When control group participants were asked if they would like to see improvements on the current library’s search system, 85% of participants in the control group stated that they would like to have a better system to find books in the library, suggesting a considerable need for a better solution to locate books in the library. The final questionnaire results for the LibRob group are summarised in Fig. 10. The results allow us to conclude that LibRob not only can reduce the time users spend searching a book in the library, but also that, even in cases where the time spent looking for a book was not significantly reduced, it still ensures a positive experience as evidenced by the high rates reported by participants: satisfaction - 80%, usefulness - 70%, willingness to use the robot again - 85% and intuitiveness - 90%. Only 10% of the participants were not immediately sure about how to operate LibRob, further supporting how intuitive it is to use. Overall, the interactions between the users and LibRob proved to optimise the book location time and provide a satisfactory experience for the library users.

Fig. 10.
figure 10

Responses to the survey presented to the LibRob group.

When comparing the use of text-typing and speech-to-text, only 20% of users used text-typing to search for a book title, suggesting that speech-to-text is the preferred method of interaction with LibRob. Only three participants reported not being satisfied with the robot. Two of them claimed that LibRob was too slow or took too long. This was primarily due to the nature of the robot base itself as it has a maximum forward speed of 0.8 m/s, which could feel slow for some users if they are covering considerable distances. The third one was not satisfied with the precision of the indications received, he found that identifying the right shelf was not sufficient, and wanted LibRob to point precisely at the book. Nevertheless, none of these participants found issues while interacting with the robot or reported LibRob bringing them to the wrong shelf.

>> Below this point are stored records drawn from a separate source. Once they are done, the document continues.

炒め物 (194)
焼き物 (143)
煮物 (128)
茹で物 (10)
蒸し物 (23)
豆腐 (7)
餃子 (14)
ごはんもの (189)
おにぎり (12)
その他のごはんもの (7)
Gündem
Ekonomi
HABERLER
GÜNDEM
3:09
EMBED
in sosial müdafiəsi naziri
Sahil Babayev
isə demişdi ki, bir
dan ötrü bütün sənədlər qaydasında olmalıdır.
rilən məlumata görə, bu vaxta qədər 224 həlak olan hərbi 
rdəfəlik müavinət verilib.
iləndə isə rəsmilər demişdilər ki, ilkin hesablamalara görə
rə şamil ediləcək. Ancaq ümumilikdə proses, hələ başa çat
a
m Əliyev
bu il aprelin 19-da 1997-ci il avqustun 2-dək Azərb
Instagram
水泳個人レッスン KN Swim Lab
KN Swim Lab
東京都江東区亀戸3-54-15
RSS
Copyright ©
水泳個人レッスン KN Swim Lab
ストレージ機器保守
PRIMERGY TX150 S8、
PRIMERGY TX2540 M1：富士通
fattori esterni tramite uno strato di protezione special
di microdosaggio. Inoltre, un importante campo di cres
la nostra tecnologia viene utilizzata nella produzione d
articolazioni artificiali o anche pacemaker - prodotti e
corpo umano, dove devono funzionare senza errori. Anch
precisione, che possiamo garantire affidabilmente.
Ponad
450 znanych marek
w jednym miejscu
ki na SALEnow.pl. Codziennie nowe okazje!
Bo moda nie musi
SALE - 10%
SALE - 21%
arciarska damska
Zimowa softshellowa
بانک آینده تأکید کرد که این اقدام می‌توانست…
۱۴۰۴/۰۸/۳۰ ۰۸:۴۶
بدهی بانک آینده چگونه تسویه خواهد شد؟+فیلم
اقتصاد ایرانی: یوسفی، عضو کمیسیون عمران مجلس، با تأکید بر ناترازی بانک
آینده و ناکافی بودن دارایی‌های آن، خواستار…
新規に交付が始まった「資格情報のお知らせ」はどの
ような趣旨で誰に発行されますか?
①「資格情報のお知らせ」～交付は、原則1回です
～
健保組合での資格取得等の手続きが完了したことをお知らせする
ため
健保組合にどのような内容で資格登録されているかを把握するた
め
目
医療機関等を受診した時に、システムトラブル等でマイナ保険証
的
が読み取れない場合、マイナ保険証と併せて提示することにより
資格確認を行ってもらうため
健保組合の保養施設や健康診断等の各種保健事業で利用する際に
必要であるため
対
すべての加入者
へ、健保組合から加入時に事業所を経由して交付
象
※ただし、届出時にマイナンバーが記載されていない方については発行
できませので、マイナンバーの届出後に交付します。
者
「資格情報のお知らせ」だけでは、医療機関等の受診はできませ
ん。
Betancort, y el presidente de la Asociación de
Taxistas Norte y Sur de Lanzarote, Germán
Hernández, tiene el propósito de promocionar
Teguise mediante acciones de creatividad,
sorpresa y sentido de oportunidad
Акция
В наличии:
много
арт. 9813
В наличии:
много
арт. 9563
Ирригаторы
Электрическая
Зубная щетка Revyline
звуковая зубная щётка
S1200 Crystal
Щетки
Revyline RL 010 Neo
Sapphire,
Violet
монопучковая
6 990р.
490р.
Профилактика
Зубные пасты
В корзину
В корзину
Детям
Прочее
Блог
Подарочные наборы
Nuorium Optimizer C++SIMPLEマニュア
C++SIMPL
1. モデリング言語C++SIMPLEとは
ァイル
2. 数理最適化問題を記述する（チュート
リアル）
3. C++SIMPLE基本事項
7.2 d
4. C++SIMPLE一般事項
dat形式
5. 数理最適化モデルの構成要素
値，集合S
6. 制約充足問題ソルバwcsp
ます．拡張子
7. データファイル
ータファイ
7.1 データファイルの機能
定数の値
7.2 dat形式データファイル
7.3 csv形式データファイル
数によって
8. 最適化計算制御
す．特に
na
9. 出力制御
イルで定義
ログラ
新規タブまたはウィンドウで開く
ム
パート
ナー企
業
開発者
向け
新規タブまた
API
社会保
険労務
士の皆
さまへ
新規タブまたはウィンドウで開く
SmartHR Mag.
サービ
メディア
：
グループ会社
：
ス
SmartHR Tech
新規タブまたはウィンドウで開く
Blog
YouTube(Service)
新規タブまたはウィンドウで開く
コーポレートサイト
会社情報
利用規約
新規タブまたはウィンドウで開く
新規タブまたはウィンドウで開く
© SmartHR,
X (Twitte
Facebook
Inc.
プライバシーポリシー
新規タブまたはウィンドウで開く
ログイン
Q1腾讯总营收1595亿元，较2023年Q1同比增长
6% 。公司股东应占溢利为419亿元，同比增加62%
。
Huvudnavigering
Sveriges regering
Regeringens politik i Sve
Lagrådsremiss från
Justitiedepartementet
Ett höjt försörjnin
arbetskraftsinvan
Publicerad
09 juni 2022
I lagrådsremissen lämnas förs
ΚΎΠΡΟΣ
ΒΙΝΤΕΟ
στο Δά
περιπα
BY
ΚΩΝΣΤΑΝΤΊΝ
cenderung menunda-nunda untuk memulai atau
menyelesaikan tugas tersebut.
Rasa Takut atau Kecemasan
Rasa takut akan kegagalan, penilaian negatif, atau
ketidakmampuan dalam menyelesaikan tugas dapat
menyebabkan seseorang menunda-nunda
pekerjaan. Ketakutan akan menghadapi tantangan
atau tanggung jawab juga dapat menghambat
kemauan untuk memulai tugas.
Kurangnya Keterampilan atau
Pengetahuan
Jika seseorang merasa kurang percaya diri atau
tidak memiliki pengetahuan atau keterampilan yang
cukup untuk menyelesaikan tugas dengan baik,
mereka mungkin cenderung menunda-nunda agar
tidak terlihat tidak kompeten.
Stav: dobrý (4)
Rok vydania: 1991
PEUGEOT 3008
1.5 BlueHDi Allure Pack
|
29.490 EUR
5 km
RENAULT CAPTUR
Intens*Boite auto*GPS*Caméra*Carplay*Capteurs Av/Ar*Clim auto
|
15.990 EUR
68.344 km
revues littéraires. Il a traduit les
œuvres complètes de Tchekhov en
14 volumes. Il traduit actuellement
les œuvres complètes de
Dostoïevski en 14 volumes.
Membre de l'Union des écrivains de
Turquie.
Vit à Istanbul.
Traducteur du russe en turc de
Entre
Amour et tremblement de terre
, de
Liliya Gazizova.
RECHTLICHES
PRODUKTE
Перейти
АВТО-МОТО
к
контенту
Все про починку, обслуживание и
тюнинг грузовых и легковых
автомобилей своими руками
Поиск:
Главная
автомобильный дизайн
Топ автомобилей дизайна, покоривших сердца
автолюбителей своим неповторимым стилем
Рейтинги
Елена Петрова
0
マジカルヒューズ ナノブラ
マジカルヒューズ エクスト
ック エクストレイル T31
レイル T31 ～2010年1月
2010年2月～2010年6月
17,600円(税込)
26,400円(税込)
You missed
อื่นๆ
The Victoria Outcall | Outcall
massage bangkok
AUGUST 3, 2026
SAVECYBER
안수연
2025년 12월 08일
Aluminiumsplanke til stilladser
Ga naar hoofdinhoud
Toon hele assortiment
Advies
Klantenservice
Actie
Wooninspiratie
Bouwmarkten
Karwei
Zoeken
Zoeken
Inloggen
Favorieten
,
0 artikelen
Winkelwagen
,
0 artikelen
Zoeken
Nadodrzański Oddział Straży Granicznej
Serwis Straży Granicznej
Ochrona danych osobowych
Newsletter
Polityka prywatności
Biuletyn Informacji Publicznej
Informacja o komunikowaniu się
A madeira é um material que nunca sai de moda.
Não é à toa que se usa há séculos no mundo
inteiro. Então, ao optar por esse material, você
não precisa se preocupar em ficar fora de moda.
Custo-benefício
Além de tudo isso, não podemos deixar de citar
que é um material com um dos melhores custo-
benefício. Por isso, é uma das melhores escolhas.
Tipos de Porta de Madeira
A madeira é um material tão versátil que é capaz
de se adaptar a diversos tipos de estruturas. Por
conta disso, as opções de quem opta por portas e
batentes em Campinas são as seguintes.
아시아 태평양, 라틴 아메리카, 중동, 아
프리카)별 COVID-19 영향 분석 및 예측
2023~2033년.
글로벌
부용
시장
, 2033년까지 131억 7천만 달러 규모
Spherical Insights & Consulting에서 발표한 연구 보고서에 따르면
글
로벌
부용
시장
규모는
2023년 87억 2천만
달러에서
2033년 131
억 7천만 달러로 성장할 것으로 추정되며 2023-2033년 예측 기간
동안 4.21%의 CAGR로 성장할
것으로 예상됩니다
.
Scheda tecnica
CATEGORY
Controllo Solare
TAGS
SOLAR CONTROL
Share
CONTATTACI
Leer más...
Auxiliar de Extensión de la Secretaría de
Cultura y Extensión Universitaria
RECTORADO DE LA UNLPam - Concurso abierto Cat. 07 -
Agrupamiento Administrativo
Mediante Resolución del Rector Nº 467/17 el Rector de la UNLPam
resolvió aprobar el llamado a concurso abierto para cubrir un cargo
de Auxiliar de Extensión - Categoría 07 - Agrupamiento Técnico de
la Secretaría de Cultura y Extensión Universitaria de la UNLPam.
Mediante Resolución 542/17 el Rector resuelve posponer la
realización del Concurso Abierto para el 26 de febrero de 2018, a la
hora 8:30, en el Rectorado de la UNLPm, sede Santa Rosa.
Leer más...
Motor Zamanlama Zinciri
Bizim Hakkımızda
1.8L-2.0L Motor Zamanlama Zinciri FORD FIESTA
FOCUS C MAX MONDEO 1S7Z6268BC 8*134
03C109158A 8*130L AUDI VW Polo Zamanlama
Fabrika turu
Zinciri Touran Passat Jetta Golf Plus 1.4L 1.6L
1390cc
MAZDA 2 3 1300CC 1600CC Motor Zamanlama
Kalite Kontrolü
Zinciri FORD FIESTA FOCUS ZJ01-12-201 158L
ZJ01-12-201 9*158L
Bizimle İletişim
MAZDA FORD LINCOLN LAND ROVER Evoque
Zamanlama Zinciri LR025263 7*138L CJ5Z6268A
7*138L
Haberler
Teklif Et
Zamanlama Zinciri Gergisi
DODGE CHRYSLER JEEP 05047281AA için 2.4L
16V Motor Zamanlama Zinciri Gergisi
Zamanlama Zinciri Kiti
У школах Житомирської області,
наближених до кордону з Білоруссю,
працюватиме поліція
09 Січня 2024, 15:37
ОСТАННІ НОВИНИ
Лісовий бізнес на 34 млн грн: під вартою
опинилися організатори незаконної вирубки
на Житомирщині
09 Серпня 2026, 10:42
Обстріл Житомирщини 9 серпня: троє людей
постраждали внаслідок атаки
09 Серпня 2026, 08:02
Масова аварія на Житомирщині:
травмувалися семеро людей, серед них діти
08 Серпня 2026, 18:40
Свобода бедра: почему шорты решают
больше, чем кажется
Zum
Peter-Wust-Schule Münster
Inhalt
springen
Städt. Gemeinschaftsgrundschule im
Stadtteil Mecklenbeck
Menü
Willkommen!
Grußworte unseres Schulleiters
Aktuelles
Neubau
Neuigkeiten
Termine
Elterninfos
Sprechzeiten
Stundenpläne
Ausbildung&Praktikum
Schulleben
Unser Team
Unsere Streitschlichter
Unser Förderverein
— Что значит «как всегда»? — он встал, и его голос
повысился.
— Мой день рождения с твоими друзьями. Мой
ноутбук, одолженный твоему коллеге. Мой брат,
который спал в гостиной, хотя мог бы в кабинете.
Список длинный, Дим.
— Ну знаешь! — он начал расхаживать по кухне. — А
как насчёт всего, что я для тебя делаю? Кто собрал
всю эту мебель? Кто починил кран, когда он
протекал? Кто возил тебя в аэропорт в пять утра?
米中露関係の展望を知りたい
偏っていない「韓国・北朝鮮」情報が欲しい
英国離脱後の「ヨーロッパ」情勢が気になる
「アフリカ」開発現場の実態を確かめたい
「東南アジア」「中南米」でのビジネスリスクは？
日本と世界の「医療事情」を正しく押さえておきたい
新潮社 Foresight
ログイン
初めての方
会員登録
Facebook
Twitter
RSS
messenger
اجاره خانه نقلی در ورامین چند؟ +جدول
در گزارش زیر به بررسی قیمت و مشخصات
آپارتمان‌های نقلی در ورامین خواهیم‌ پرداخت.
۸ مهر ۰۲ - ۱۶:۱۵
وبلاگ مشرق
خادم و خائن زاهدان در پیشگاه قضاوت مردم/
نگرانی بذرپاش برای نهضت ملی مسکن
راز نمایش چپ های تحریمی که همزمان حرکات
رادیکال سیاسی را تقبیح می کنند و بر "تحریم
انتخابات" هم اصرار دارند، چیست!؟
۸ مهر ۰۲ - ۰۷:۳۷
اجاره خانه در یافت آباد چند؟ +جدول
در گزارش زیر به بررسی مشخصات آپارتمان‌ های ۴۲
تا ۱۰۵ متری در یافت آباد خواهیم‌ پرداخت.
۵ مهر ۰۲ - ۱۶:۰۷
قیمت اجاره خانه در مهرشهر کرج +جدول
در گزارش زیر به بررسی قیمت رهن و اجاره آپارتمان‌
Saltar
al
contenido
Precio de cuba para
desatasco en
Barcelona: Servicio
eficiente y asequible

5 Conclusions and Future Work

The current version of LibRob allows the users to be successfully guided towards the book they are looking for. Nevertheless, further improvements are still possible, some of which were already implemented as separate functions. A face recognition algorithm was developed to detect faces of the users through the tablet’ s webcam to track their face position and allow LibRob’s eyes to follow them. This functionality has the potential to capture the users’ attention and make them feel even more engaged when interacting with LibRob. Another feature that was not tested in this first prototype is the use of elevators. However, in its current version LibRob is able to understand when it has arrived to the correct floor as well as entering the elevator and updating the floor map once reaching a new floor. The reason why it was not evaluated in our experiment is due to the lack of an internet connection in the elevator, which is fundamental for the speech recognition package to operate. Pocketsphinx, an offline speech recognition package, was also tested, however the accuracy of the speech recognition was considerably degraded. Finally, some participants suggested the inclusion of a tool to point to the queried book in order to further reduce the time spent looking for it once the shelf has been reached. In order to do so, a method to recognise the book codes on the shelf together with an orientation-controlled laser, the robot could be able to point at the right book.

In conclusion, LibRob has been successfully implemented and tested. With the results obtained, we confirmed that the time taken for students to locate a book was significantly reduced when they were using LibRob. Furthermore, the users were overall more satisfied with their experience. In addition, the feedback obtained indicates that many users were happy with the GUI, found it intuitive and felt it enhanced their experience with the library system. While test participants were all Imperial College students and not representative of the general public, we have hopefully demonstrated sufficient evidence that our approach is an efficient solution for this type of application.